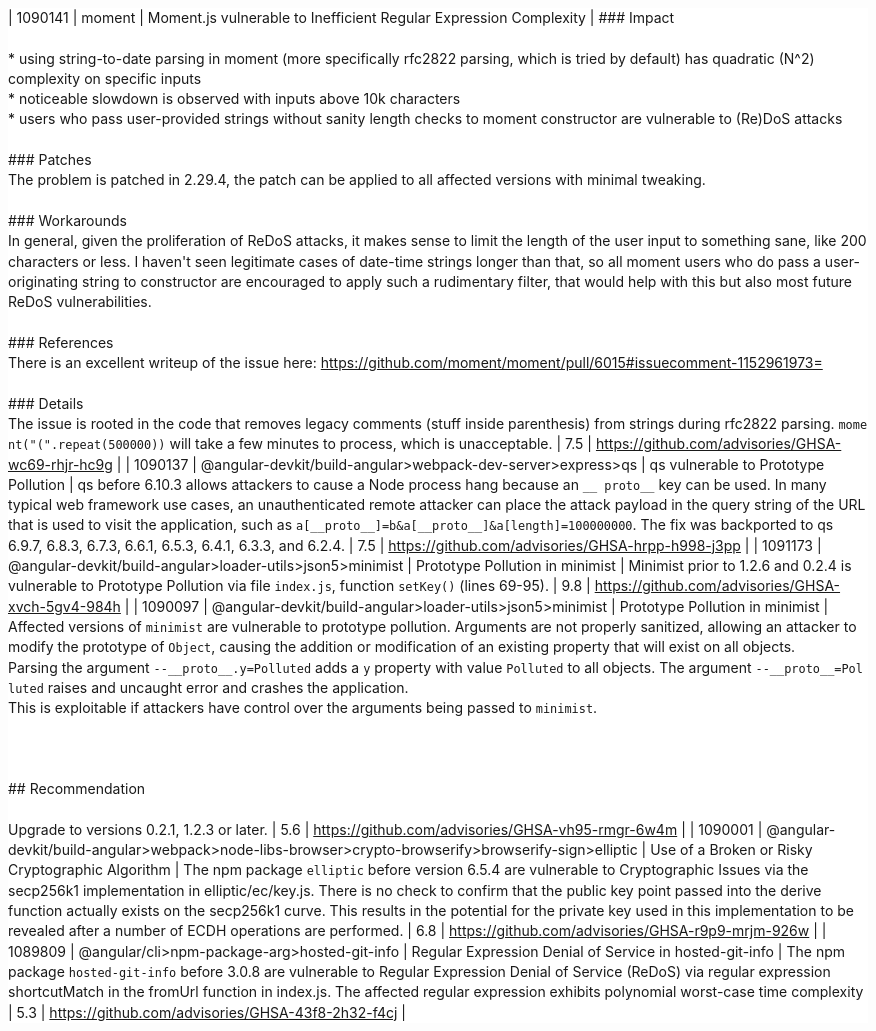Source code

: | 1090141 | moment | Moment.js vulnerable to Inefficient Regular Expression Complexity | ### Impact<br /><br />* using string-to-date parsing in moment (more specifically rfc2822 parsing, which is tried by default) has quadratic (N^2) complexity on specific inputs<br />* noticeable slowdown is observed with inputs above 10k characters<br />* users who pass user-provided strings without sanity length checks to moment constructor are vulnerable to (Re)DoS attacks<br /><br />### Patches<br />The problem is patched in 2.29.4, the patch can be applied to all affected versions with minimal tweaking.<br /><br />### Workarounds<br />In general, given the proliferation of ReDoS attacks, it makes sense to limit the length of the user input to something sane, like 200 characters or less. I haven't seen legitimate cases of date-time strings longer than that, so all moment users who do pass a user-originating string to constructor are encouraged to apply such a rudimentary filter, that would help with this but also most future ReDoS vulnerabilities.<br /><br />### References<br />There is an excellent writeup of the issue here: https://github.com/moment/moment/pull/6015#issuecomment-1152961973=<br /><br />### Details<br />The issue is rooted in the code that removes legacy comments (stuff inside parenthesis) from strings during rfc2822 parsing. `moment("(".repeat(500000))` will take a few minutes to process, which is unacceptable. | 7.5 | https://github.com/advisories/GHSA-wc69-rhjr-hc9g |
| 1090137 | @angular-devkit/build-angular>webpack-dev-server>express>qs | qs vulnerable to Prototype Pollution | qs before 6.10.3 allows attackers to cause a Node process hang because an `__ proto__` key can be used. In many typical web framework use cases, an unauthenticated remote attacker can place the attack payload in the query string of the URL that is used to visit the application, such as `a[__proto__]=b&a[__proto__]&a[length]=100000000`. The fix was backported to qs 6.9.7, 6.8.3, 6.7.3, 6.6.1, 6.5.3, 6.4.1, 6.3.3, and 6.2.4. | 7.5 | https://github.com/advisories/GHSA-hrpp-h998-j3pp |
| 1091173 | @angular-devkit/build-angular>loader-utils>json5>minimist | Prototype Pollution in minimist | Minimist prior to 1.2.6 and 0.2.4 is vulnerable to Prototype Pollution via file `index.js`, function `setKey()` (lines 69-95). | 9.8 | https://github.com/advisories/GHSA-xvch-5gv4-984h |
| 1090097 | @angular-devkit/build-angular>loader-utils>json5>minimist | Prototype Pollution in minimist | Affected versions of `minimist` are vulnerable to prototype pollution. Arguments are not properly sanitized, allowing an attacker to modify the prototype of `Object`, causing the addition or modification of an existing property that will exist on all objects.  <br />Parsing the argument `--__proto__.y=Polluted` adds a `y` property with value `Polluted` to all objects. The argument `--__proto__=Polluted` raises and uncaught error and crashes the application.  <br />This is exploitable if attackers have control over the arguments being passed to `minimist`.<br /><br /><br /><br />## Recommendation<br /><br />Upgrade to versions 0.2.1, 1.2.3 or later. | 5.6 | https://github.com/advisories/GHSA-vh95-rmgr-6w4m |
| 1090001 | @angular-devkit/build-angular>webpack>node-libs-browser>crypto-browserify>browserify-sign>elliptic | Use of a Broken or Risky Cryptographic Algorithm | The npm package `elliptic` before version 6.5.4 are vulnerable to Cryptographic Issues via the secp256k1 implementation in elliptic/ec/key.js. There is no check to confirm that the public key point passed into the derive function actually exists on the secp256k1 curve. This results in the potential for the private key used in this implementation to be revealed after a number of ECDH operations are performed. | 6.8 | https://github.com/advisories/GHSA-r9p9-mrjm-926w |
| 1089809 | @angular/cli>npm-package-arg>hosted-git-info | Regular Expression Denial of Service in hosted-git-info | The npm package `hosted-git-info` before 3.0.8 are vulnerable to Regular Expression Denial of Service (ReDoS) via regular expression shortcutMatch in the fromUrl function in index.js. The affected regular expression exhibits polynomial worst-case time complexity | 5.3 | https://github.com/advisories/GHSA-43f8-2h32-f4cj |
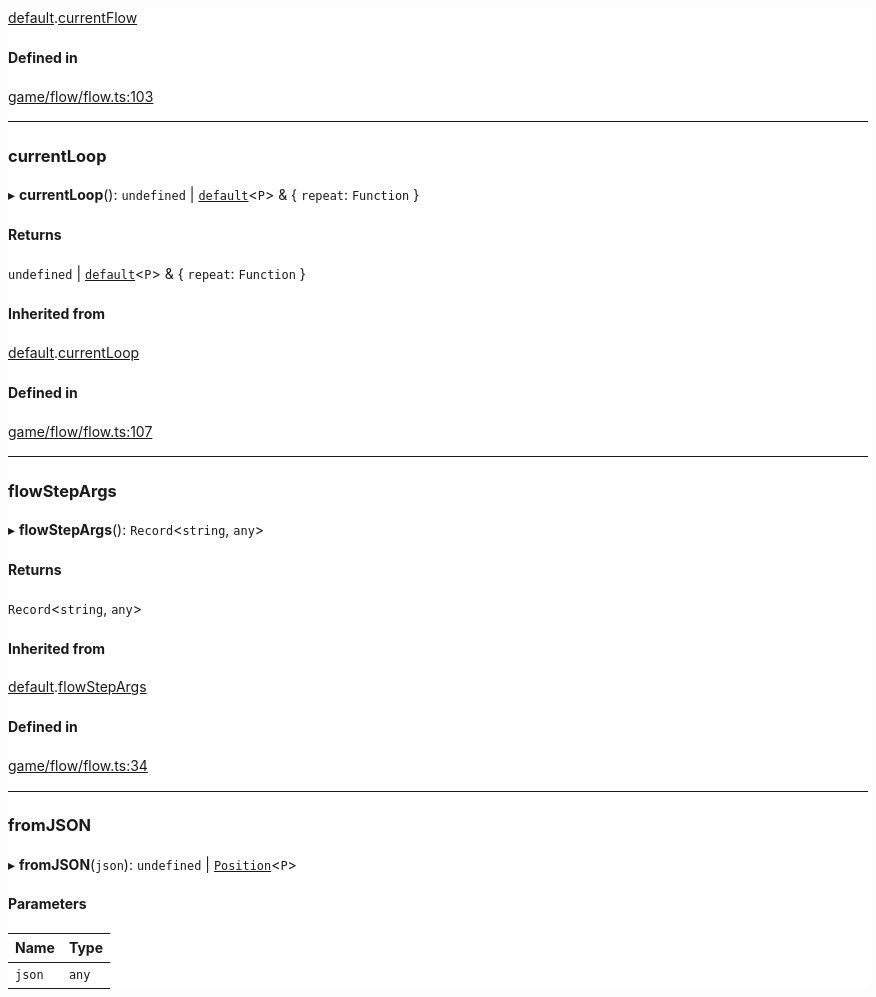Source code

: [default](game_flow_flow.default.md).[currentFlow](game_flow_flow.default.md#currentflow)

#### Defined in

[game/flow/flow.ts:103](https://github.com/aghull/boardzilla-core/blob/1935b1b/game/flow/flow.ts#L103)

___

### currentLoop

▸ **currentLoop**(): `undefined` \| [`default`](game_flow_flow.default.md)<`P`\> & { `repeat`: `Function`  }

#### Returns

`undefined` \| [`default`](game_flow_flow.default.md)<`P`\> & { `repeat`: `Function`  }

#### Inherited from

[default](game_flow_flow.default.md).[currentLoop](game_flow_flow.default.md#currentloop)

#### Defined in

[game/flow/flow.ts:107](https://github.com/aghull/boardzilla-core/blob/1935b1b/game/flow/flow.ts#L107)

___

### flowStepArgs

▸ **flowStepArgs**(): `Record`<`string`, `any`\>

#### Returns

`Record`<`string`, `any`\>

#### Inherited from

[default](game_flow_flow.default.md).[flowStepArgs](game_flow_flow.default.md#flowstepargs)

#### Defined in

[game/flow/flow.ts:34](https://github.com/aghull/boardzilla-core/blob/1935b1b/game/flow/flow.ts#L34)

___

### fromJSON

▸ **fromJSON**(`json`): `undefined` \| [`Position`](../modules/game_flow_types.md#position)<`P`\>

#### Parameters

| Name | Type |
| :------ | :------ |
| `json` | `any` |
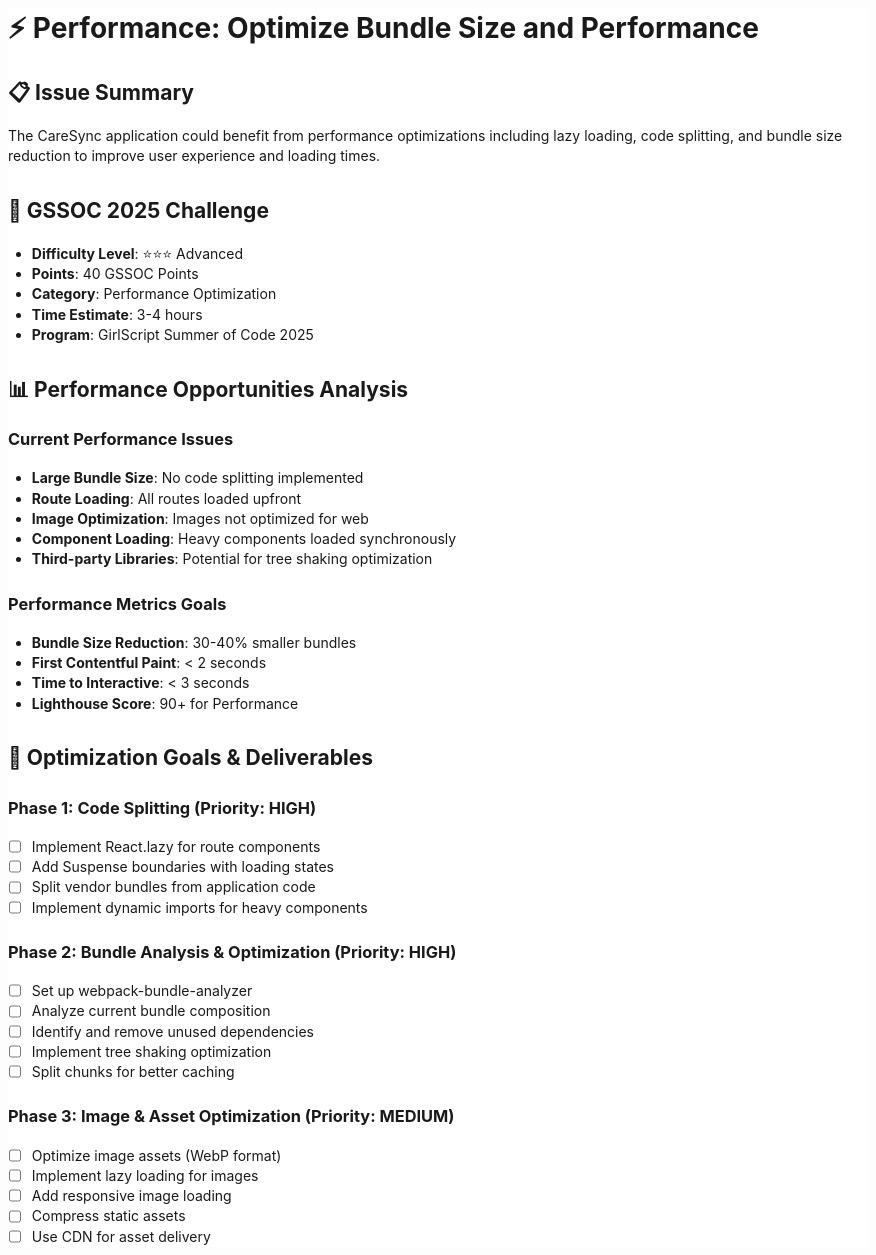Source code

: # ⚡ Performance: Optimize Bundle Size and Performance

## 📋 Issue Summary
The CareSync application could benefit from performance optimizations including lazy loading, code splitting, and bundle size reduction to improve user experience and loading times.

## 🎯 GSSOC 2025 Challenge
- **Difficulty Level**: ⭐⭐⭐ Advanced
- **Points**: 40 GSSOC Points
- **Category**: Performance Optimization
- **Time Estimate**: 3-4 hours
- **Program**: GirlScript Summer of Code 2025

## 📊 Performance Opportunities Analysis

### Current Performance Issues
- **Large Bundle Size**: No code splitting implemented
- **Route Loading**: All routes loaded upfront
- **Image Optimization**: Images not optimized for web
- **Component Loading**: Heavy components loaded synchronously
- **Third-party Libraries**: Potential for tree shaking optimization

### Performance Metrics Goals
- **Bundle Size Reduction**: 30-40% smaller bundles
- **First Contentful Paint**: < 2 seconds
- **Time to Interactive**: < 3 seconds
- **Lighthouse Score**: 90+ for Performance

## 🎯 Optimization Goals & Deliverables

### Phase 1: Code Splitting (Priority: HIGH)
- [ ] Implement React.lazy for route components
- [ ] Add Suspense boundaries with loading states
- [ ] Split vendor bundles from application code
- [ ] Implement dynamic imports for heavy components

### Phase 2: Bundle Analysis & Optimization (Priority: HIGH)
- [ ] Set up webpack-bundle-analyzer
- [ ] Analyze current bundle composition
- [ ] Identify and remove unused dependencies
- [ ] Implement tree shaking optimization
- [ ] Split chunks for better caching

### Phase 3: Image & Asset Optimization (Priority: MEDIUM)
- [ ] Optimize image assets (WebP format)
- [ ] Implement lazy loading for images
- [ ] Add responsive image loading
- [ ] Compress static assets
- [ ] Use CDN for asset delivery
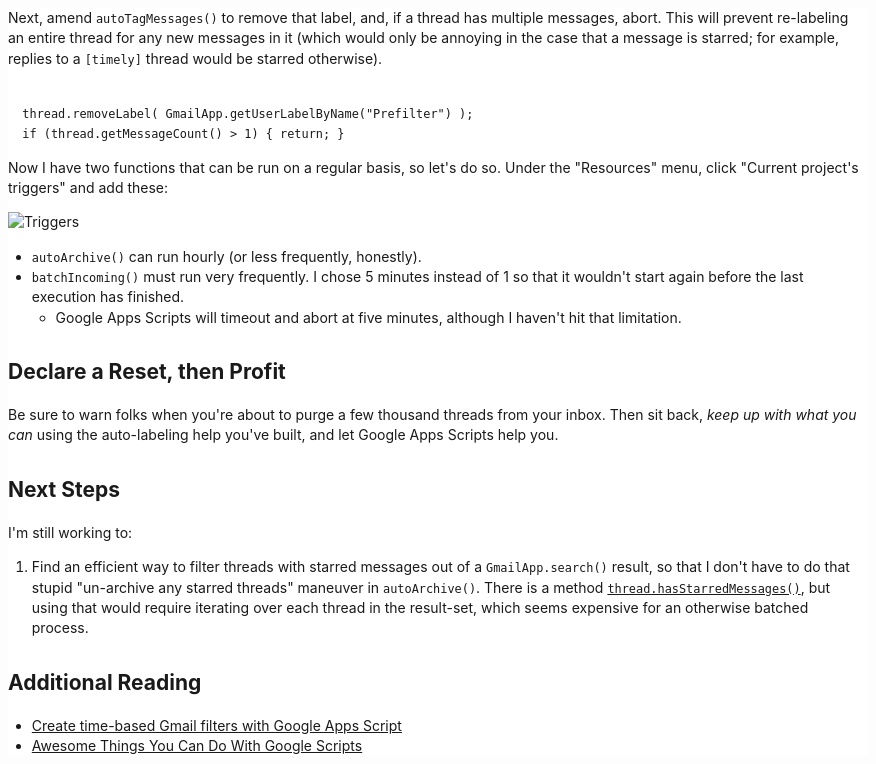 Next, amend <code>autoTagMessages()</code> to remove that label, and, if a thread has multiple messages, abort. This will prevent re-labeling an entire thread for any new messages in it (which would only be annoying in the case that a message is starred; for example, replies to a <code>[timely]</code> thread would be starred otherwise).

<pre><code class="language-js">
  thread.removeLabel( GmailApp.getUserLabelByName("Prefilter") );
  if (thread.getMessageCount() &gt; 1) { return; }
</code></pre>

Now I have two functions that can be run on a regular basis, so let's do so. Under the "Resources" menu, click "Current project's triggers" and add these:

<img src="http://fourword.fourkitchens.com/sites/default/files/blog/inline-images/gscript-triggers.png" width="620" height="248" alt="Triggers"  />

- <code>autoArchive()</code> can run hourly (or less frequently, honestly).
- <code>batchIncoming()</code> must run very frequently. I chose 5 minutes instead of 1 so that it wouldn't start again before the last execution has finished.
  - Google Apps Scripts will timeout and abort at five minutes, although I haven't hit that limitation.

## Declare a Reset, then Profit

Be sure to warn folks when you're about to purge a few thousand threads from your inbox. Then sit back, _keep up with what you can_ using the auto-labeling help you've built, and let Google Apps Scripts help you.

## Next Steps

I'm still working to:

1. Find an efficient way to filter threads with starred messages out of a <code>GmailApp.search()</code> result, so that I don't have to do that stupid "un-archive any starred threads" maneuver in <code>autoArchive()</code>. There is a method [<code>thread.hasStarredMessages()</code>][HASSTARS], but using that would require iterating over each thread in the result-set, which seems expensive for an otherwise batched process.

## Additional Reading

- [Create time-based Gmail filters with Google Apps Script][TIMEBASEDFILTERS]
- [Awesome Things You Can Do With Google Scripts][USEFULSCRIPTS]

[TSMITH]: http://www.tsmithcreative.com/
[FOURWORD]: http://fourword.fourkitchens.com/
[4K]: http://fourkitchens.com/
[REPO]: https://github.com/tsmith512/blogpost-email
[GMAIL]: https://developers.google.com/apps-script/reference/gmail/
[GSCRIPT]: http://www.google.com/script/start/
[ADDLABEL]: https://developers.google.com/apps-script/reference/gmail/gmail-thread#addLabel(GmailLabel)
[ADDSTAR]: https://developers.google.com/apps-script/reference/gmail/gmail-message#star()
[GETLABEL]: https://developers.google.com/apps-script/reference/gmail/gmail-app#getUserLabelByName(String)
[LABELERROR]: http://stackoverflow.com/questions/15688106/google-script-cannot-retrieve-line-9-file-code
[RXWFH]: http://www.regexper.com/#%2F%5C%5B(whereabouts%7Cwf%5Cw*%7Cooo)%5C%5D%2Fi
[RXGCAL]: http://www.regexper.com/#%2F%5E((Updated%20)%3FInvitation%7CAccepted%7CCanceled(%20Event)%3F)%5C%3A%2F
[RXFPL]: http://www.regexper.com/#%2F%5C%5Bf(ull)%3F%5Cs%3Fp(late)%3F%5Cs%3F(l%7Cliving)%3F%5C%5D%2Fi
[SEARCH]: https://developers.google.com/apps-script/reference/gmail/gmail-app#search(String)
[NEWEMAILMETHOD]: http://stackoverflow.com/a/16932138
[HASSTARS]: https://developers.google.com/apps-script/reference/gmail/gmail-thread#hasStarredMessages()
[TIMEBASEDFILTERS]: http://www.johneday.com/422/time-based-gmail-filters-with-google-apps-script
[USEFULSCRIPTS]: http://www.labnol.org/internet/google-scripts/28281/
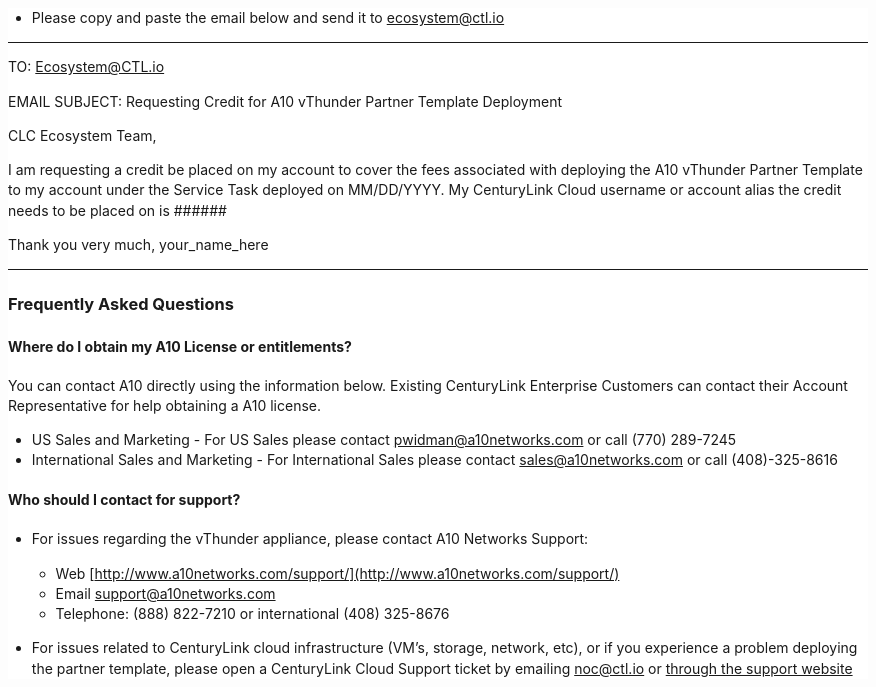 * Please copy and paste the email below and send it to [ecosystem@ctl.io](mailto:ecosystem@ctl.io)

----

TO: Ecosystem@CTL.io

EMAIL SUBJECT:   Requesting Credit for A10 vThunder Partner Template Deployment

CLC Ecosystem Team,

I am requesting a credit be placed on my account to cover the fees associated with deploying the A10 vThunder Partner Template to my account under the Service Task deployed on MM/DD/YYYY.  My CenturyLink Cloud username or account alias the credit needs to be placed on is ######

Thank you very much, your_name_here

----

### Frequently Asked Questions

#### Where do I obtain my A10 License or entitlements?
You can contact A10 directly using the information below.  Existing CenturyLink Enterprise Customers can contact their Account Representative for help obtaining a A10 license.
  - US Sales and Marketing - For US Sales please contact [pwidman@a10networks.com](mailto:pwidman@a10networks.com) or call (770) 289-7245
  - International Sales and Marketing - For International Sales please contact [sales@a10networks.com](mailto:sales@a10networks.com) or call (408)-325-8616

#### Who should I contact for support?
* For issues regarding the vThunder appliance, please contact A10 Networks Support:
  - Web [http://www.a10networks.com/support/](http://www.a10networks.com/support/)
  - Email [support@a10networks.com](mailto:support@a10networks.com)
  - Telephone: (888) 822-7210 or international (408) 325-8676

* For issues related to CenturyLink cloud infrastructure (VM’s, storage, network, etc), or if you experience a problem deploying the partner template, please open a CenturyLink Cloud Support ticket by emailing [noc@ctl.io](mailto:noc@ctl.io) or [through the support website](https://t3n.zendesk.com/tickets/new)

· · ·

**Exercise instructions**
Repeat, word for word, the lines above between the line holding "- [ ] Analyze current bundle composition" and the line holding "- [ ] Use CDN for asset delivery", inclusive; omit everything else.

**Your solution**
- [ ] Analyze current bundle composition
- [ ] Identify and remove unused dependencies
- [ ] Implement tree shaking optimization
- [ ] Split chunks for better caching

### Phase 3: Image & Asset Optimization (Priority: MEDIUM)
- [ ] Optimize image assets (WebP format)
- [ ] Implement lazy loading for images
- [ ] Add responsive image loading
- [ ] Compress static assets
- [ ] Use CDN for asset delivery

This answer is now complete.